*** Supplied records Section Begins ***

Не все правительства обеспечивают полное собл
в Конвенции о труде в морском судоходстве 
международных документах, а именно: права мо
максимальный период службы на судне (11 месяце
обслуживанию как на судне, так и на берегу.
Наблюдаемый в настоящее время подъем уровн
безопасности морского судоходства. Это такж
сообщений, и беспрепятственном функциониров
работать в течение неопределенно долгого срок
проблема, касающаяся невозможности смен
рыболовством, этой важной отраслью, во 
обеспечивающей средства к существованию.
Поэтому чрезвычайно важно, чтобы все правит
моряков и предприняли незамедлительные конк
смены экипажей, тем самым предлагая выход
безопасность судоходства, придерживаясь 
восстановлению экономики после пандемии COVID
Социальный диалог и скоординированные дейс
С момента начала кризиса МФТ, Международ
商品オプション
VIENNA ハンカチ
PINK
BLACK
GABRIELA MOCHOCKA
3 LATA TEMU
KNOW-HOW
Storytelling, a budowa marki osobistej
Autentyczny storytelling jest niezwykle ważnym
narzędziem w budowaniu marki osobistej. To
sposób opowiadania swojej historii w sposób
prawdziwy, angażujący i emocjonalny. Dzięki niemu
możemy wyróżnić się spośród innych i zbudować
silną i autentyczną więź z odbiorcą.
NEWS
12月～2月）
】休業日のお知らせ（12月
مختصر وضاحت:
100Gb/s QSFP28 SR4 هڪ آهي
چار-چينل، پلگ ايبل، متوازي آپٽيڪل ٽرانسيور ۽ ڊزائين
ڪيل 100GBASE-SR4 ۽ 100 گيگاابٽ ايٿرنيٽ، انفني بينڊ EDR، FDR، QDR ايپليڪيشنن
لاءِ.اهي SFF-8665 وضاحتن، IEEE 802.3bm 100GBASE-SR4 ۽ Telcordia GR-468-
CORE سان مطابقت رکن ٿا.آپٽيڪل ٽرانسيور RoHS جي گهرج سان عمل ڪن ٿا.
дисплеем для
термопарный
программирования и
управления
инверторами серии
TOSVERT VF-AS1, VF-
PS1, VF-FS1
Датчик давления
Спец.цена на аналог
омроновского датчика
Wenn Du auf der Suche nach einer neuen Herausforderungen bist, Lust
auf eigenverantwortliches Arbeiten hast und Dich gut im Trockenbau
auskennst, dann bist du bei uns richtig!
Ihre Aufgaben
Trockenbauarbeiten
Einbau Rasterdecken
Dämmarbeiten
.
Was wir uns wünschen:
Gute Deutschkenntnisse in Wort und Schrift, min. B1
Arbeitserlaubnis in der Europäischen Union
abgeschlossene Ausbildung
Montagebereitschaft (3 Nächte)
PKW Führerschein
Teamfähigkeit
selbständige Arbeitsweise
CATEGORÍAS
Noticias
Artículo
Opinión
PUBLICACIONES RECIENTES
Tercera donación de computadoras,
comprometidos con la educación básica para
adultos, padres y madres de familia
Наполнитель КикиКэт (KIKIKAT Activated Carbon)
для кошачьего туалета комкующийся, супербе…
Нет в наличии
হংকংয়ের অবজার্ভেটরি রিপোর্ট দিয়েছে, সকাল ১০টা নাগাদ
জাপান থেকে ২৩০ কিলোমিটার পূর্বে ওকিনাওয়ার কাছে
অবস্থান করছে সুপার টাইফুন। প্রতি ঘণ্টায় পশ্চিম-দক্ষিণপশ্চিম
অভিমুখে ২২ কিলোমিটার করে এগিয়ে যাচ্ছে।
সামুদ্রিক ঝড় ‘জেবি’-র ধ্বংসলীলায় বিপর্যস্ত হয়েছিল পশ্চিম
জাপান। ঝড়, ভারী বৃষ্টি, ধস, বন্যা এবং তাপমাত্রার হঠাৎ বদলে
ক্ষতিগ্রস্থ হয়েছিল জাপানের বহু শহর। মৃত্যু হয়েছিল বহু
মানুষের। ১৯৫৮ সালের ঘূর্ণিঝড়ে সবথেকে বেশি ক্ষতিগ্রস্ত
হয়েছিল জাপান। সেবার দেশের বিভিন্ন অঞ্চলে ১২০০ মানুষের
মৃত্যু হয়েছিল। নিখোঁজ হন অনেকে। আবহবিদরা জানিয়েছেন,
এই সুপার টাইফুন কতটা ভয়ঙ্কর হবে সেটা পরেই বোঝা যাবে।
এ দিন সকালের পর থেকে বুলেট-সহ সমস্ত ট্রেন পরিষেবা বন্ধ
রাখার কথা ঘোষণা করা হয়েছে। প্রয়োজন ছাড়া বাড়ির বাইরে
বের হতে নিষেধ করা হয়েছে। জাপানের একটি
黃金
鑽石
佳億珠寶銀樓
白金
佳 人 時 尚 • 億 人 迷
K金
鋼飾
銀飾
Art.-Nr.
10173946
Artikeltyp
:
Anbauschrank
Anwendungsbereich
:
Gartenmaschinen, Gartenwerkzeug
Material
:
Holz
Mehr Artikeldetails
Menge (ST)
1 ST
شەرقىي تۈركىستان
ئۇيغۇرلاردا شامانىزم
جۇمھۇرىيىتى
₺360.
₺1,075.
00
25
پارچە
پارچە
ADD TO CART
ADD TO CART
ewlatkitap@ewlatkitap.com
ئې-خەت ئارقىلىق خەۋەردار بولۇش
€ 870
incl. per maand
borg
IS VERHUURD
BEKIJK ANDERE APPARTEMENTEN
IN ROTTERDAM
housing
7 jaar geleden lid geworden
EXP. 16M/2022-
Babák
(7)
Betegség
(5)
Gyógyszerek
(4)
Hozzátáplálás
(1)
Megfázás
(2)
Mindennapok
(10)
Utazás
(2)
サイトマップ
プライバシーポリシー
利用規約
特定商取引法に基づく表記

*** Supplied records Section Ends ***

Nothing in the records should change when you repeat them all.

Solution for this problem:
Не все правительства обеспечивают полное собл
в Конвенции о труде в морском судоходстве 
международных документах, а именно: права мо
максимальный период службы на судне (11 месяце
обслуживанию как на судне, так и на берегу.
Наблюдаемый в настоящее время подъем уровн
безопасности морского судоходства. Это такж
сообщений, и беспрепятственном функциониров
работать в течение неопределенно долгого срок
проблема, касающаяся невозможности смен
рыболовством, этой важной отраслью, во 
обеспечивающей средства к существованию.
Поэтому чрезвычайно важно, чтобы все правит
моряков и предприняли незамедлительные конк
смены экипажей, тем самым предлагая выход
безопасность судоходства, придерживаясь 
восстановлению экономики после пандемии COVID
Социальный диалог и скоординированные дейс
С момента начала кризиса МФТ, Международ
商品オプション
VIENNA ハンカチ
PINK
BLACK
GABRIELA MOCHOCKA
3 LATA TEMU
KNOW-HOW
Storytelling, a budowa marki osobistej
Autentyczny storytelling jest niezwykle ważnym
narzędziem w budowaniu marki osobistej. To
sposób opowiadania swojej historii w sposób
prawdziwy, angażujący i emocjonalny. Dzięki niemu
możemy wyróżnić się spośród innych i zbudować
silną i autentyczną więź z odbiorcą.
NEWS
12月～2月）
】休業日のお知らせ（12月
مختصر وضاحت:
100Gb/s QSFP28 SR4 هڪ آهي
چار-چينل، پلگ ايبل، متوازي آپٽيڪل ٽرانسيور ۽ ڊزائين
ڪيل 100GBASE-SR4 ۽ 100 گيگاابٽ ايٿرنيٽ، انفني بينڊ EDR، FDR، QDR ايپليڪيشنن
لاءِ.اهي SFF-8665 وضاحتن، IEEE 802.3bm 100GBASE-SR4 ۽ Telcordia GR-468-
CORE سان مطابقت رکن ٿا.آپٽيڪل ٽرانسيور RoHS جي گهرج سان عمل ڪن ٿا.
дисплеем для
термопарный
программирования и
управления
инверторами серии
TOSVERT VF-AS1, VF-
PS1, VF-FS1
Датчик давления
Спец.цена на аналог
омроновского датчика
Wenn Du auf der Suche nach einer neuen Herausforderungen bist, Lust
auf eigenverantwortliches Arbeiten hast und Dich gut im Trockenbau
auskennst, dann bist du bei uns richtig!
Ihre Aufgaben
Trockenbauarbeiten
Einbau Rasterdecken
Dämmarbeiten
.
Was wir uns wünschen:
Gute Deutschkenntnisse in Wort und Schrift, min. B1
Arbeitserlaubnis in der Europäischen Union
abgeschlossene Ausbildung
Montagebereitschaft (3 Nächte)
PKW Führerschein
Teamfähigkeit
selbständige Arbeitsweise
CATEGORÍAS
Noticias
Artículo
Opinión
PUBLICACIONES RECIENTES
Tercera donación de computadoras,
comprometidos con la educación básica para
adultos, padres y madres de familia
Наполнитель КикиКэт (KIKIKAT Activated Carbon)
для кошачьего туалета комкующийся, супербе…
Нет в наличии
হংকংয়ের অবজার্ভেটরি রিপোর্ট দিয়েছে, সকাল ১০টা নাগাদ
জাপান থেকে ২৩০ কিলোমিটার পূর্বে ওকিনাওয়ার কাছে
অবস্থান করছে সুপার টাইফুন। প্রতি ঘণ্টায় পশ্চিম-দক্ষিণপশ্চিম
অভিমুখে ২২ কিলোমিটার করে এগিয়ে যাচ্ছে।
সামুদ্রিক ঝড় ‘জেবি’-র ধ্বংসলীলায় বিপর্যস্ত হয়েছিল পশ্চিম
জাপান। ঝড়, ভারী বৃষ্টি, ধস, বন্যা এবং তাপমাত্রার হঠাৎ বদলে
ক্ষতিগ্রস্থ হয়েছিল জাপানের বহু শহর। মৃত্যু হয়েছিল বহু
মানুষের। ১৯৫৮ সালের ঘূর্ণিঝড়ে সবথেকে বেশি ক্ষতিগ্রস্ত
হয়েছিল জাপান। সেবার দেশের বিভিন্ন অঞ্চলে ১২০০ মানুষের
মৃত্যু হয়েছিল। নিখোঁজ হন অনেকে। আবহবিদরা জানিয়েছেন,
এই সুপার টাইফুন কতটা ভয়ঙ্কর হবে সেটা পরেই বোঝা যাবে।
এ দিন সকালের পর থেকে বুলেট-সহ সমস্ত ট্রেন পরিষেবা বন্ধ
রাখার কথা ঘোষণা করা হয়েছে। প্রয়োজন ছাড়া বাড়ির বাইরে
বের হতে নিষেধ করা হয়েছে। জাপানের একটি
黃金
鑽石
佳億珠寶銀樓
白金
佳 人 時 尚 • 億 人 迷
K金
鋼飾
銀飾
Art.-Nr.
10173946
Artikeltyp
:
Anbauschrank
Anwendungsbereich
:
Gartenmaschinen, Gartenwerkzeug
Material
:
Holz
Mehr Artikeldetails
Menge (ST)
1 ST
شەرقىي تۈركىستان
ئۇيغۇرلاردا شامانىزم
جۇمھۇرىيىتى
₺360.
₺1,075.
00
25
پارچە
پارچە
ADD TO CART
ADD TO CART
ewlatkitap@ewlatkitap.com
ئې-خەت ئارقىلىق خەۋەردار بولۇش
€ 870
incl. per maand
borg
IS VERHUURD
BEKIJK ANDERE APPARTEMENTEN
IN ROTTERDAM
housing
7 jaar geleden lid geworden
EXP. 16M/2022-
Babák
(7)
Betegség
(5)
Gyógyszerek
(4)
Hozzátáplálás
(1)
Megfázás
(2)
Mindennapok
(10)
Utazás
(2)
サイトマップ
プライバシーポリシー
利用規約
特定商取引法に基づく表記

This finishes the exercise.